Now onto my utter amazement at Barbara Corcoran’s advice to just spend money. I like Barbara, I’m a huge fan of Shark Tank but my jaw hit the ground when I read - and I quote - '“I love to spend. Saving? You’re talking to the wrong gal,” she says. “I never saved in my life. I just have a lot of money now by accident, so I think saving is grossly overrated. I know it’s the prudent thing — that’s the gospel of anyone in finance. I just believe it’s not for everyone.”' Um, what? Let’s not tell people saving is overrated. Too many people already have that mindset. And, yeah, I like to spend money too but I don’t see how my shoe habit will somehow land me in a ton of money. More likely it’ll land me in a ton of debt. I guess it takes money to make money so if you spend your money on business opportunities, real estate or other investments her advice isn’t so bad.

Ok, now that I got all that out of my system, what I’m really trying to say is take all expert advice with a grain of salt. What may work for someone else may not work for you. And sometimes someone gets a lucky break. You’re probably not going to end up with a net worth like Suze’s or a real estate empire like Barbara’s but you can still manage your money well and have some fun while doing it.

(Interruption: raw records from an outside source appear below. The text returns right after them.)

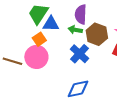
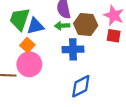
blue cross: (80, 54) -> (73, 49), turned -30

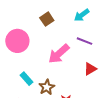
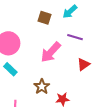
brown square: (47, 19) -> (44, 18), moved, turned -32
cyan rectangle: (26, 79) -> (10, 69), moved

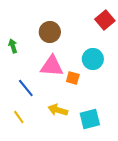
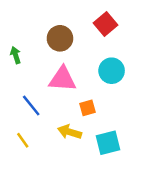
red square: (105, 20) -> (106, 24), moved
orange square: (73, 78) -> (88, 108), moved, turned -32

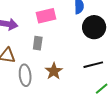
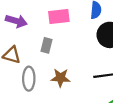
brown star: (54, 71) -> (61, 78), turned 30

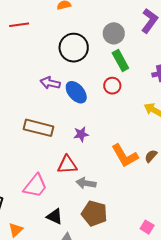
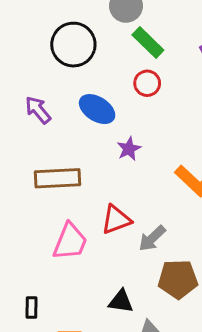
purple arrow: (50, 83) -> (38, 110), moved, turned 54
purple star: (81, 134) -> (129, 149), moved
gray arrow: (86, 183) -> (152, 238), turned -36
pink trapezoid: (35, 186) -> (70, 242), moved

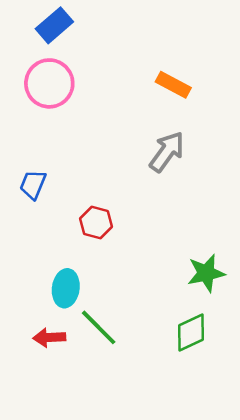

And for the record, I think the best advice from the two articles above is 1) never buy a new car and 2) avoid credit card debt. Someone once told me a car is the worst investment you can make, the value drops quickly and you’ll never get out of it what you put into it. Remember a new car loses value as soon as you drive off the lot. But it’s probably something you need, so do your research and pick a used car that meets your needs. Now as for credit card debt, I get that sometimes it’s unavoidable. But the interest rates are just ridiculous. Try to pay off your credit card debt immediately. The money you save on interest can be used for something so much better.

See? I’m not saying there’s no such thing as good advice. Surely there is. It’s all about balance. Know what your goals are and don’t listen to everything someone says just because they’re a so called expert. No one knows your money situation like you do. You, my friend, are the expert.